***** Page extract

Be it enacted by the General Assembly of Virginia:

1. That §§ 13.1-1015, 50-73.4, and 50-73.135 of the Code of Virginia are amended and reenacted as follows:

§ 13.1-1015. Registered office and registered agent.

A. Each domestic limited liability company and each foreign limited liability company registered pursuant to Article 10 (§ 13.1-1051 et seq.) of this chapter shall continuously maintain in this Commonwealth:

1. A registered office that may be the same as any of its places of business; and

2. A registered agent who shall be either:

a. An individual who is a resident of this Commonwealth and is either (i) a member or manager of the limited liability company, (ii) an officer or director of a corporation that is a member or manager of the limited liability company, (iii) a general partner of a general or limited partnership that is a member or manager of the limited liability company, (iv) a trustee of a trust that is a member of the limited liability company, or (iv) (v) a member of the Virginia State Bar, and whose business office is identical with the registered office; or

b. A professional corporation, professional limited liability company or professional registered limited liability partnership registered under § 54.1-3902, the business office of which is identical with the registered office.

B. The sole duty of the registered agent is to forward to the limited liability company or foreign limited liability company at its last known address any notice that is served on the registered agent.

§ 50-73.4. Specified office and registered agent.

A. Each domestic limited partnership and each foreign limited partnership registered pursuant to Article 9 (§ 50-73.53 et seq.) of this chapter shall continuously maintain:

1. A specified office, which shall be a place of its business and which may but need not be within this Commonwealth, at which shall be kept the records required to be maintained by § 50-73.8; and

2. A registered agent who shall be either:

a. An individual who is a resident of this Commonwealth and is (i) a general partner of the limited partnership, (ii) an officer or director of a corporate general partner, (iii) a general partner of a general partner of the limited partnership, (iv) a member or manager of a limited liability company that is a general partner, (v) a trustee of a trust that is a general partner of the registered limited liability partnership, or (vi) a member of the Virginia State Bar; or

b. A professional corporation or professional limited liability company registered under § 54.1-3902; or

c. An individual who is a trustee of a trust that is a general partner of the limited partnership.

A1. The business address of the registered agent shall be within this Commonwealth.

B. The sole duty of the registered agent is to forward to the limited partnership at its last known address any notice that is served on the registered agent.

§ 50-73.135. Registered office and registered agent.

**********

§ **Goal of the exercise**:
Extract the portion of the Virginia code amendment text starting at "c. An individual" and ending at "50-73.135. Registered office and registered agent.". The items that follow have no connection to the legislative text above.

***** Data records

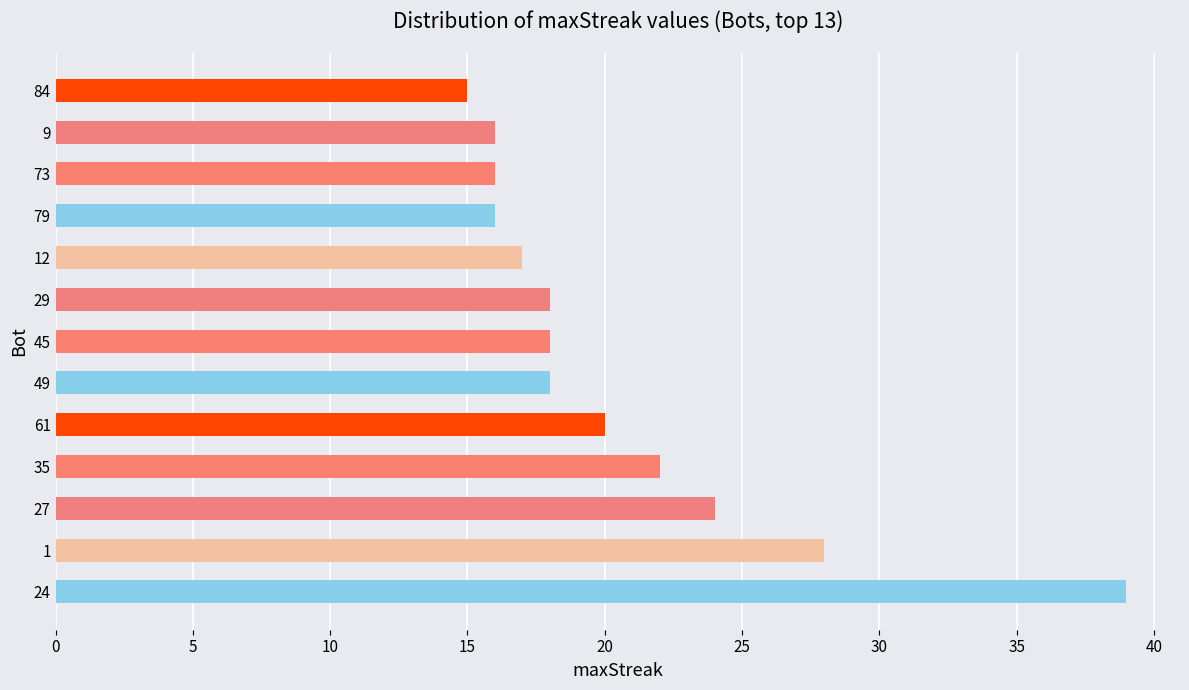

Reading bottom to top, transcribe all the data shown in this chart.

39	28	24	22	20	18	18	18	17	16	16	16	15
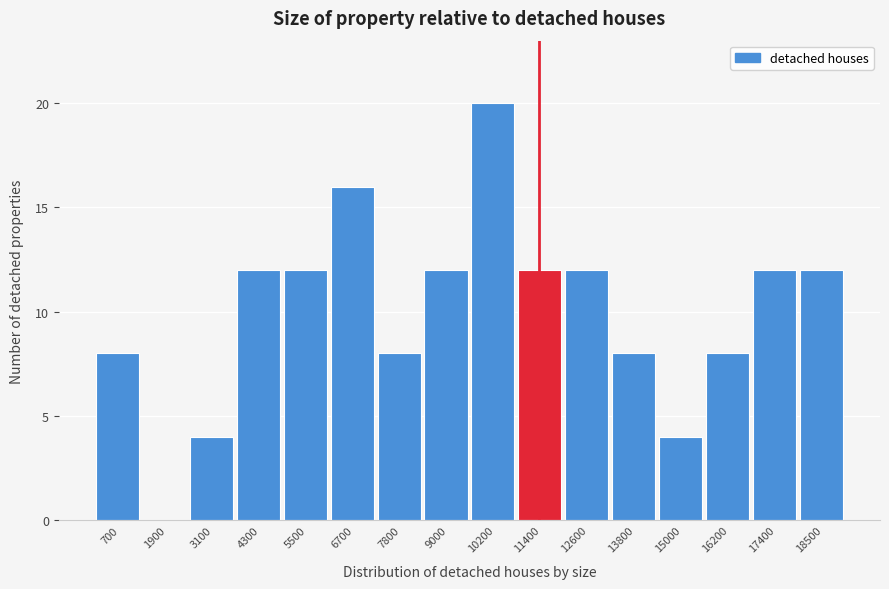

Reading right to left, transcribe all the data shown in this chart.

18500=12	17400=12	16200=8	15000=4	13800=8	12600=12	11400=12	10200=20	9000=12	7800=8	6700=16	5500=12	4300=12	3100=4	1900=0	700=8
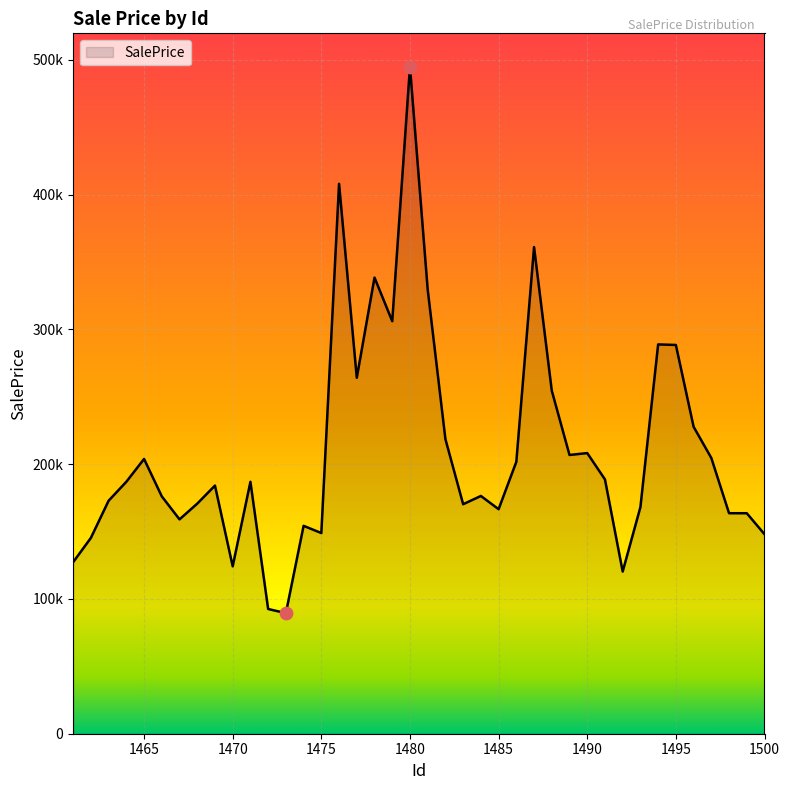

Does the chart have visible grid lines?

Yes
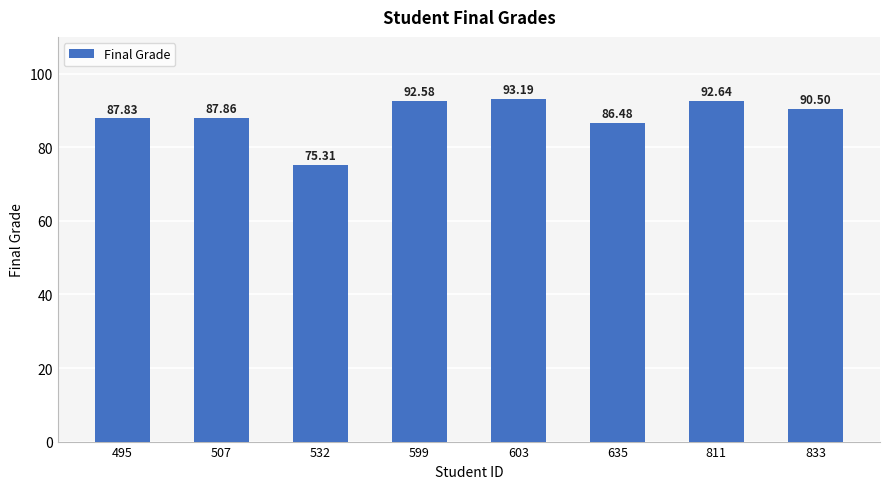

Where is the data nearest to the value 84?

635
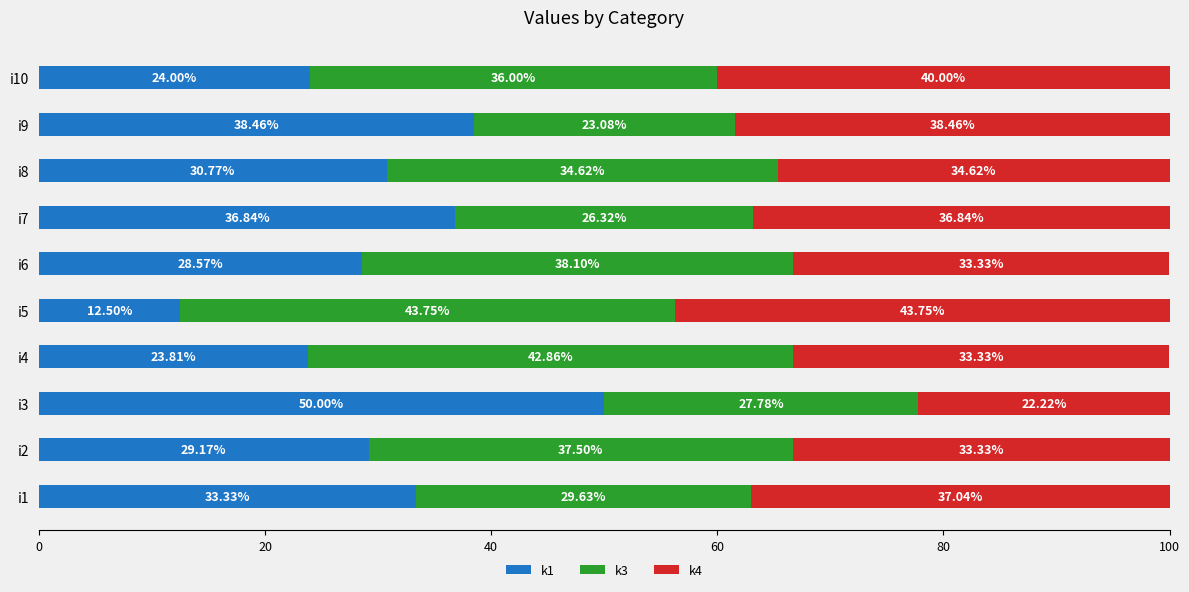

What is the difference between the second highest and minimum values in the k1 series?

26.0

**********

§ **Task response**:
c. An individual who is a trustee of a trust that is a general partner of the limited partnership.

A1. The business address of the registered agent shall be within this Commonwealth.

B. The sole duty of the registered agent is to forward to the limited partnership at its last known address any notice that is served on the registered agent.

§ 50-73.135. Registered office and registered agent.